### INFORMATION PROVIDED
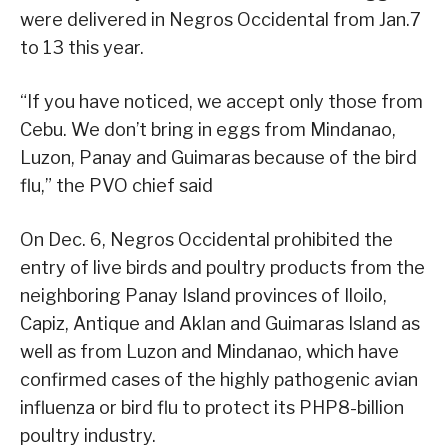
were delivered in Negros Occidental from Jan.7
to 13 this year.
“If you have noticed, we accept only those from
Cebu. We don’t bring in eggs from Mindanao,
Luzon, Panay and Guimaras because of the bird
flu,” the PVO chief said
On Dec. 6, Negros Occidental prohibited the
entry of live birds and poultry products from the
neighboring Panay Island provinces of Iloilo,
Capiz, Antique and Aklan and Guimaras Island as
well as from Luzon and Mindanao, which have
confirmed cases of the highly pathogenic avian
influenza or bird flu to protect its PHP8-billion
poultry industry.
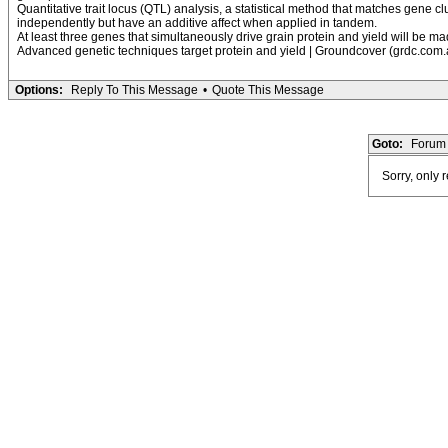
Quantitative trait locus (QTL) analysis, a statistical method that matches gene cl
independently but have an additive affect when applied in tandem.
At least three genes that simultaneously drive grain protein and yield will be 
Advanced genetic techniques target protein and yield | Groundcover (grdc.com.
Options:
Reply To This Message
•
Quote This Message
Goto:
Forum 
Sorry, only 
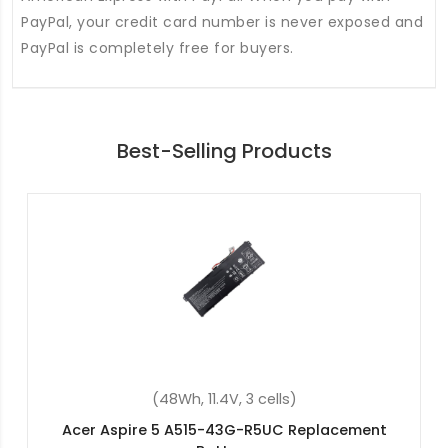
PayPal, your credit card number is never exposed and
PayPal is completely free for buyers.
Best-Selling Products
(48Wh, 11.4V, 3 cells)
Acer Spin 3 SP314-54N-53Q4 Replacement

### WORK INSTRUCTIONS
When you copy the entries above, keep every word exactly and omit the images.

### EXERCISE ANSWER
were delivered in Negros Occidental from Jan.7
to 13 this year.
“If you have noticed, we accept only those from
Cebu. We don’t bring in eggs from Mindanao,
Luzon, Panay and Guimaras because of the bird
flu,” the PVO chief said
On Dec. 6, Negros Occidental prohibited the
entry of live birds and poultry products from the
neighboring Panay Island provinces of Iloilo,
Capiz, Antique and Aklan and Guimaras Island as
well as from Luzon and Mindanao, which have
confirmed cases of the highly pathogenic avian
influenza or bird flu to protect its PHP8-billion
poultry industry.
Quantitative trait locus (QTL) analysis, a statistical method that matches gene cl
independently but have an additive affect when applied in tandem.
At least three genes that simultaneously drive grain protein and yield will be 
Advanced genetic techniques target protein and yield | Groundcover (grdc.com.
Options:
Reply To This Message
•
Quote This Message
Goto:
Forum 
Sorry, only 
PayPal, your credit card number is never exposed and
PayPal is completely free for buyers.
Best-Selling Products
(48Wh, 11.4V, 3 cells)
Acer Spin 3 SP314-54N-53Q4 Replacement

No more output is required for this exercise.